• WORK REQUIRED:
Only the number is wanted: how many lines of the data contain "afhankelijk"?

=== Section Start ===

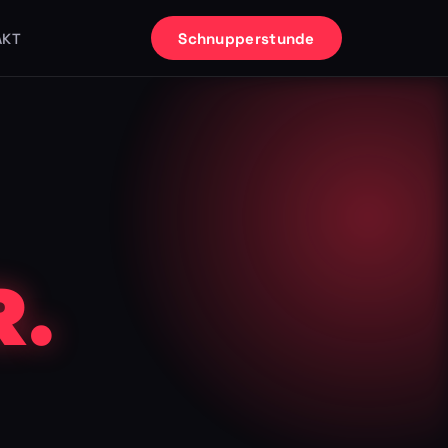
Schnupperstunde
AKT
.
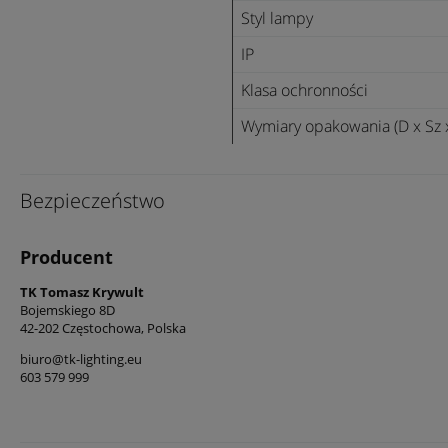
Styl lampy
IP
Klasa ochronności
Wymiary opakowania (D x Sz 
Bezpieczeństwo
Producent
TK Tomasz Krywult
Bojemskiego 8D
42-202 Częstochowa, Polska
biuro@tk-lighting.eu
603 579 999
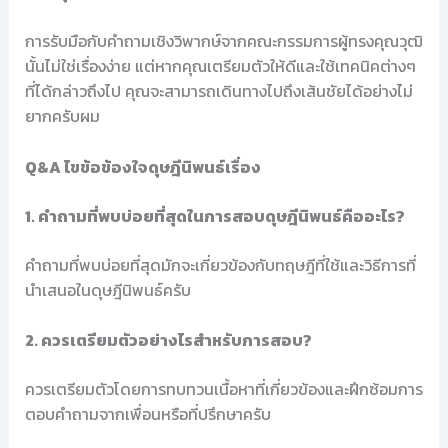
การรับมือกับคำถามเชิงวิพากษ์จากคณะกรรมการผู้ทรงคุณวุฒิ
นั้นไม่ใช่เรื่องง่าย แต่หากคุณเตรียมตัวให้ดีและใช้เทคนิคต่างๆ
ที่ได้กล่าวถึงไป คุณจะสามารถเดินทางไปถึงเส้นชัยได้อย่างไม่
ยากครับผม
Q&A ไขข้อข้องใจดุษฎีนิพนธ์เรื่อง
1. คำถามที่พบบ่อยที่สุดในการสอบดุษฎีนิพนธ์คืออะไร?
คำถามที่พบบ่อยที่สุดมักจะเกี่ยวข้องกับทฤษฎีที่ใช้และวิธีการที่
นำเสนอในดุษฎีนิพนธ์ครับ
2. ควรเตรียมตัวอย่างไรสำหรับการสอบ?
ควรเตรียมตัวโดยการทบทวนเนื้อหาที่เกี่ยวข้องและฝึกซ้อมการ
ตอบคำถามจากเพื่อนหรือที่ปรึกษาครับ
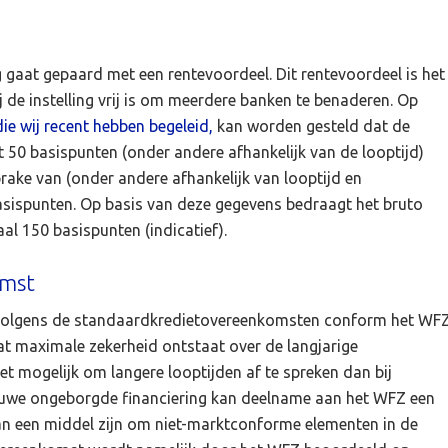
gaat gepaard met een rentevoordeel. Dit rentevoordeel is het
j de instelling vrij is om meerdere banken te benaderen. Op
e wij recent hebben begeleid,
kan worden gesteld dat de
 50 basispunten (onder andere afhankelijk van de looptijd)
prake van (onder andere afhankelijk van looptijd en
asispunten. Op basis van deze gegevens bedraagt het bruto
al 150 basispunten (indicatief).
omst
volgens de standaardkredietovereenkomsten conform het WFZ
t maximale zekerheid ontstaat over de langjarige
et mogelijk om langere looptijden af te spreken dan bij
ieuwe ongeborgde financiering kan deelname aan het WFZ een
kan een middel zijn om niet-marktconforme elementen in de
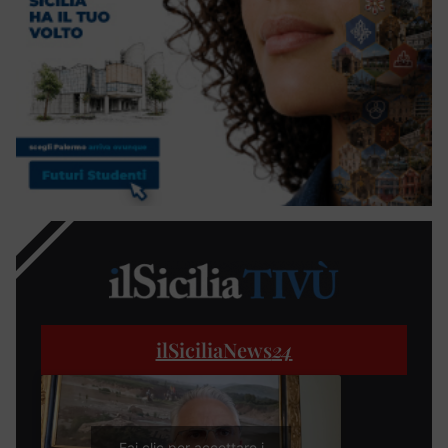
ilSiciliaNews
24
Fai clic per accettare i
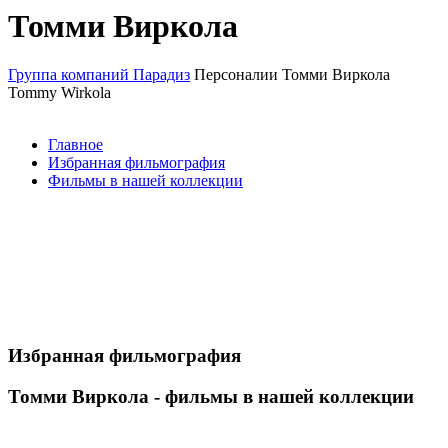
Томми Виркола
Группа компаний Парадиз
Персоналии
Томми Виркола
Tommy Wirkola
Главное
Избранная фильмография
Фильмы в нашей коллекции
Избранная фильмография
Томми Виркола - фильмы в нашей коллекции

=== Section End ===

• WORKED SOLUTION:
2